> Aim of the exercise: Reproduce each of the following records line for line, with no changes.
:: Input data ::
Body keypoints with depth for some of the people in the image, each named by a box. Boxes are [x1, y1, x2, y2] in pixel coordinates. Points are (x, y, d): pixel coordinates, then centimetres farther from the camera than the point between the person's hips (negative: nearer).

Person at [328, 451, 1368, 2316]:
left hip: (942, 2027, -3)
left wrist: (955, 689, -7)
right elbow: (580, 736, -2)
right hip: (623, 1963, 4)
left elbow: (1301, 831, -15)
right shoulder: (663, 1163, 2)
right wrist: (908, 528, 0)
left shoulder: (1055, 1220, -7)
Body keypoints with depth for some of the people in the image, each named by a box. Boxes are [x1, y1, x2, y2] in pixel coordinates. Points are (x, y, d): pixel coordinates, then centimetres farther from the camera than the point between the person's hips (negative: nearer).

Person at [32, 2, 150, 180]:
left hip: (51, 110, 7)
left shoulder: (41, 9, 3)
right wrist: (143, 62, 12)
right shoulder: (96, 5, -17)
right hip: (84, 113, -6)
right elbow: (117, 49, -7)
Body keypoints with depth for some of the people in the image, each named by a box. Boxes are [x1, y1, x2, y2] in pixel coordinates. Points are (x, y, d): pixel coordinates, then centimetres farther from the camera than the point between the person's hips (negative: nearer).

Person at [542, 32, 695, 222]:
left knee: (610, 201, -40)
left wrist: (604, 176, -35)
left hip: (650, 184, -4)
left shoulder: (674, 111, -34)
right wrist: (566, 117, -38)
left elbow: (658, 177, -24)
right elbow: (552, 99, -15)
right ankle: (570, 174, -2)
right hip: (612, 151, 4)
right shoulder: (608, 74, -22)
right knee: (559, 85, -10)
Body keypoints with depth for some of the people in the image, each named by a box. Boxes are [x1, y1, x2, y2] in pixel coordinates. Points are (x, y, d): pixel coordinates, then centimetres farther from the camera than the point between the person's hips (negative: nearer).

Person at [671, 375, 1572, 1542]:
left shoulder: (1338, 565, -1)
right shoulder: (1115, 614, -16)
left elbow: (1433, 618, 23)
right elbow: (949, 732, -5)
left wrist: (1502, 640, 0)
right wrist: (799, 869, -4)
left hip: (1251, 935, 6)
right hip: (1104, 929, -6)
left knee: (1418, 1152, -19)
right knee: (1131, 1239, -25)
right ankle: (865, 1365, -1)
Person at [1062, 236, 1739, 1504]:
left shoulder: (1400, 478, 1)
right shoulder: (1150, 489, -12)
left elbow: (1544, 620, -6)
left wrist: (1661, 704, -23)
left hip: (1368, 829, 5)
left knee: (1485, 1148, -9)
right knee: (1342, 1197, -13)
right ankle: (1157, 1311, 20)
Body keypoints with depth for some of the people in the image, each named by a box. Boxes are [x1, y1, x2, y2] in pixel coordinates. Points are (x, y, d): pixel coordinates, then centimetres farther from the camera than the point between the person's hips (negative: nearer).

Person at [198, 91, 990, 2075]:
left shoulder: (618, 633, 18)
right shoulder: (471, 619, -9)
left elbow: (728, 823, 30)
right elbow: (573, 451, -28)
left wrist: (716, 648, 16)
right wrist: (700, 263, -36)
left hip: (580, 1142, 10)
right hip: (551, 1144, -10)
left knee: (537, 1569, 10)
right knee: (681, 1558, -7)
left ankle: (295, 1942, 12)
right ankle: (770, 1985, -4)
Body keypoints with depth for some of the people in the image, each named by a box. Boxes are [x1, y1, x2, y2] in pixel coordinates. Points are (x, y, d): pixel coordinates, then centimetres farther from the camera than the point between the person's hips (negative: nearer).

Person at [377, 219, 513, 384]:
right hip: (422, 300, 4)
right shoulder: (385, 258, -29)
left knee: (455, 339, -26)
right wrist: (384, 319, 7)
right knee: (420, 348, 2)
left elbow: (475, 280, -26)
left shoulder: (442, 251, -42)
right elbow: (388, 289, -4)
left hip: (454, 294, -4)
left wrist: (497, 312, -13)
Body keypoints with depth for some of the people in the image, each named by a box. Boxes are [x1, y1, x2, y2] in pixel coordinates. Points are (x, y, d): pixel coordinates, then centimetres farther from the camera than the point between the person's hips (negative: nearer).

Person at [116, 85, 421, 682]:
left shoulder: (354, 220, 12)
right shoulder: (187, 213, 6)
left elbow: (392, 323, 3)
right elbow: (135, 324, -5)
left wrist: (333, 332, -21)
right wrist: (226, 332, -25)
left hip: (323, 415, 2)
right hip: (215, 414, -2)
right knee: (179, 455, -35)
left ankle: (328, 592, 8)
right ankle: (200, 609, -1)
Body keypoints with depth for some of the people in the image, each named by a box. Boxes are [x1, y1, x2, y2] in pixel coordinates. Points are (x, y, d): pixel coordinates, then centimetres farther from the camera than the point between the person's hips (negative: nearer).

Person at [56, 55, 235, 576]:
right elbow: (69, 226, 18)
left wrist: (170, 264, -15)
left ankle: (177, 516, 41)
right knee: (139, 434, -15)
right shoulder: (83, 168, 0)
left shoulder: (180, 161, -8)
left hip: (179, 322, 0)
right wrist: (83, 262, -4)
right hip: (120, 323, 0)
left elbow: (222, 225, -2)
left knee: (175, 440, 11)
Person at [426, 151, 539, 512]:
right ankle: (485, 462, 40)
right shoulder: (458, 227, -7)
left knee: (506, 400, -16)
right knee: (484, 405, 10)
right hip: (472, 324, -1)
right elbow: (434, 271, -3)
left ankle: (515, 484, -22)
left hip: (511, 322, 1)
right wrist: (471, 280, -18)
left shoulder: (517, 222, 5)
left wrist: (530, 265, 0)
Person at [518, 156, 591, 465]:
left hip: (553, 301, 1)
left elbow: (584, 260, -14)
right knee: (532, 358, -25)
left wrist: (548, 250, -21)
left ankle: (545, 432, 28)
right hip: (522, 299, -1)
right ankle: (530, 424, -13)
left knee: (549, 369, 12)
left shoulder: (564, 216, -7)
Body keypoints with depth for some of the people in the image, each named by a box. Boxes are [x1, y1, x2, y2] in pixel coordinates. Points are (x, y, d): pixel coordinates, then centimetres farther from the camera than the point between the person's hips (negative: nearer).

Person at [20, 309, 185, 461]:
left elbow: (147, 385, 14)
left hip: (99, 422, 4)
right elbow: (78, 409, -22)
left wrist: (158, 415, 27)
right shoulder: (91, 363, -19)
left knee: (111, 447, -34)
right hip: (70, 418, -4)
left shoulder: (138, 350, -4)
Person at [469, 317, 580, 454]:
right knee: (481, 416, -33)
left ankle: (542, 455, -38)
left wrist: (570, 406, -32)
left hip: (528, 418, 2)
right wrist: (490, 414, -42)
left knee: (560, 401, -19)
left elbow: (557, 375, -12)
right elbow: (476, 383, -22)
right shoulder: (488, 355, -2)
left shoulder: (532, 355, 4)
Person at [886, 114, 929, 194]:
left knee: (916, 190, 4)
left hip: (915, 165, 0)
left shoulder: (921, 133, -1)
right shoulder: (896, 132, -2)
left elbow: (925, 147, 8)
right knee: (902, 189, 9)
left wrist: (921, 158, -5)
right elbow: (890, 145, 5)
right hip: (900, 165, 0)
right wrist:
:::
> Response box:
Body keypoints with depth for some of the people in the image, each named by a box. Boxes are [x1, y1, x2, y2] in pixel coordinates. Points are (x, y, d): pixel coordinates, then centimetres farther from the camera than the point between the person's hips (negative: nearer).

Person at [328, 451, 1368, 2316]:
left hip: (942, 2027, -3)
left wrist: (955, 689, -7)
right elbow: (580, 736, -2)
right hip: (623, 1963, 4)
left elbow: (1301, 831, -15)
right shoulder: (663, 1163, 2)
right wrist: (908, 528, 0)
left shoulder: (1055, 1220, -7)
Body keypoints with depth for some of the people in the image, each named by a box. Boxes are [x1, y1, x2, y2] in pixel coordinates. Points are (x, y, d): pixel coordinates, then centimetres farther from the camera than the point between the person's hips (negative: nearer).

Person at [32, 2, 150, 180]:
left hip: (51, 110, 7)
left shoulder: (41, 9, 3)
right wrist: (143, 62, 12)
right shoulder: (96, 5, -17)
right hip: (84, 113, -6)
right elbow: (117, 49, -7)
Body keypoints with depth for some of the people in the image, each named by a box. Boxes are [x1, y1, x2, y2] in pixel coordinates. Points are (x, y, d): pixel coordinates, then centimetres farther from the camera than the point between the person's hips (negative: nearer).

Person at [542, 32, 695, 222]:
left knee: (610, 201, -40)
left wrist: (604, 176, -35)
left hip: (650, 184, -4)
left shoulder: (674, 111, -34)
right wrist: (566, 117, -38)
left elbow: (658, 177, -24)
right elbow: (552, 99, -15)
right ankle: (570, 174, -2)
right hip: (612, 151, 4)
right shoulder: (608, 74, -22)
right knee: (559, 85, -10)
Body keypoints with depth for some of the people in the image, each named by a box. Boxes are [x1, y1, x2, y2] in pixel coordinates. Points are (x, y, d): pixel coordinates, then centimetres farther from the camera than the point between the person's hips (negative: nearer).

Person at [671, 375, 1572, 1542]:
left shoulder: (1338, 565, -1)
right shoulder: (1115, 614, -16)
left elbow: (1433, 618, 23)
right elbow: (949, 732, -5)
left wrist: (1502, 640, 0)
right wrist: (799, 869, -4)
left hip: (1251, 935, 6)
right hip: (1104, 929, -6)
left knee: (1418, 1152, -19)
right knee: (1131, 1239, -25)
right ankle: (865, 1365, -1)
Person at [1062, 236, 1739, 1504]:
left shoulder: (1400, 478, 1)
right shoulder: (1150, 489, -12)
left elbow: (1544, 620, -6)
left wrist: (1661, 704, -23)
left hip: (1368, 829, 5)
left knee: (1485, 1148, -9)
right knee: (1342, 1197, -13)
right ankle: (1157, 1311, 20)
Body keypoints with depth for some of the people in the image, each named by a box. Boxes are [x1, y1, x2, y2] in pixel coordinates. Points are (x, y, d): pixel coordinates, then centimetres farther from the camera than the point between the person's hips (negative: nearer).

Person at [198, 91, 990, 2075]:
left shoulder: (618, 633, 18)
right shoulder: (471, 619, -9)
left elbow: (728, 823, 30)
right elbow: (573, 451, -28)
left wrist: (716, 648, 16)
right wrist: (700, 263, -36)
left hip: (580, 1142, 10)
right hip: (551, 1144, -10)
left knee: (537, 1569, 10)
right knee: (681, 1558, -7)
left ankle: (295, 1942, 12)
right ankle: (770, 1985, -4)
Body keypoints with depth for some of the people in the image, each named by a box. Boxes are [x1, y1, x2, y2] in pixel coordinates. Points are (x, y, d): pixel coordinates, then centimetres farther from the camera than the point between the person's hips (negative: nearer).

Person at [377, 219, 513, 384]:
right hip: (422, 300, 4)
right shoulder: (385, 258, -29)
left knee: (455, 339, -26)
right wrist: (384, 319, 7)
right knee: (420, 348, 2)
left elbow: (475, 280, -26)
left shoulder: (442, 251, -42)
right elbow: (388, 289, -4)
left hip: (454, 294, -4)
left wrist: (497, 312, -13)
Body keypoints with depth for some of the people in the image, each named by a box. Boxes are [x1, y1, x2, y2] in pixel coordinates. Points are (x, y, d): pixel coordinates, then centimetres farther from the camera than the point between the person's hips (negative: nearer).

Person at [116, 85, 421, 682]:
left shoulder: (354, 220, 12)
right shoulder: (187, 213, 6)
left elbow: (392, 323, 3)
right elbow: (135, 324, -5)
left wrist: (333, 332, -21)
right wrist: (226, 332, -25)
left hip: (323, 415, 2)
right hip: (215, 414, -2)
right knee: (179, 455, -35)
left ankle: (328, 592, 8)
right ankle: (200, 609, -1)
Body keypoints with depth for some of the people in the image, each named by a box. Boxes are [x1, y1, x2, y2] in pixel coordinates. Points are (x, y, d): pixel coordinates, then centimetres farther from the camera than the point between the person's hips (negative: nearer).

Person at [56, 55, 235, 576]:
right elbow: (69, 226, 18)
left wrist: (170, 264, -15)
left ankle: (177, 516, 41)
right knee: (139, 434, -15)
right shoulder: (83, 168, 0)
left shoulder: (180, 161, -8)
left hip: (179, 322, 0)
right wrist: (83, 262, -4)
right hip: (120, 323, 0)
left elbow: (222, 225, -2)
left knee: (175, 440, 11)
Person at [426, 151, 539, 512]:
right ankle: (485, 462, 40)
right shoulder: (458, 227, -7)
left knee: (506, 400, -16)
right knee: (484, 405, 10)
right hip: (472, 324, -1)
right elbow: (434, 271, -3)
left ankle: (515, 484, -22)
left hip: (511, 322, 1)
right wrist: (471, 280, -18)
left shoulder: (517, 222, 5)
left wrist: (530, 265, 0)
Person at [518, 156, 591, 465]:
left hip: (553, 301, 1)
left elbow: (584, 260, -14)
right knee: (532, 358, -25)
left wrist: (548, 250, -21)
left ankle: (545, 432, 28)
right hip: (522, 299, -1)
right ankle: (530, 424, -13)
left knee: (549, 369, 12)
left shoulder: (564, 216, -7)
Body keypoints with depth for some of the people in the image, each named by a box. Boxes are [x1, y1, x2, y2] in pixel coordinates. Points are (x, y, d): pixel coordinates, then centimetres farther from the camera than the point between the person's hips (negative: nearer).

Person at [20, 309, 185, 461]:
left elbow: (147, 385, 14)
left hip: (99, 422, 4)
right elbow: (78, 409, -22)
left wrist: (158, 415, 27)
right shoulder: (91, 363, -19)
left knee: (111, 447, -34)
right hip: (70, 418, -4)
left shoulder: (138, 350, -4)
Person at [469, 317, 580, 454]:
right knee: (481, 416, -33)
left ankle: (542, 455, -38)
left wrist: (570, 406, -32)
left hip: (528, 418, 2)
right wrist: (490, 414, -42)
left knee: (560, 401, -19)
left elbow: (557, 375, -12)
right elbow: (476, 383, -22)
right shoulder: (488, 355, -2)
left shoulder: (532, 355, 4)
Person at [886, 114, 929, 194]:
left knee: (916, 190, 4)
left hip: (915, 165, 0)
left shoulder: (921, 133, -1)
right shoulder: (896, 132, -2)
left elbow: (925, 147, 8)
right knee: (902, 189, 9)
left wrist: (921, 158, -5)
right elbow: (890, 145, 5)
right hip: (900, 165, 0)
right wrist:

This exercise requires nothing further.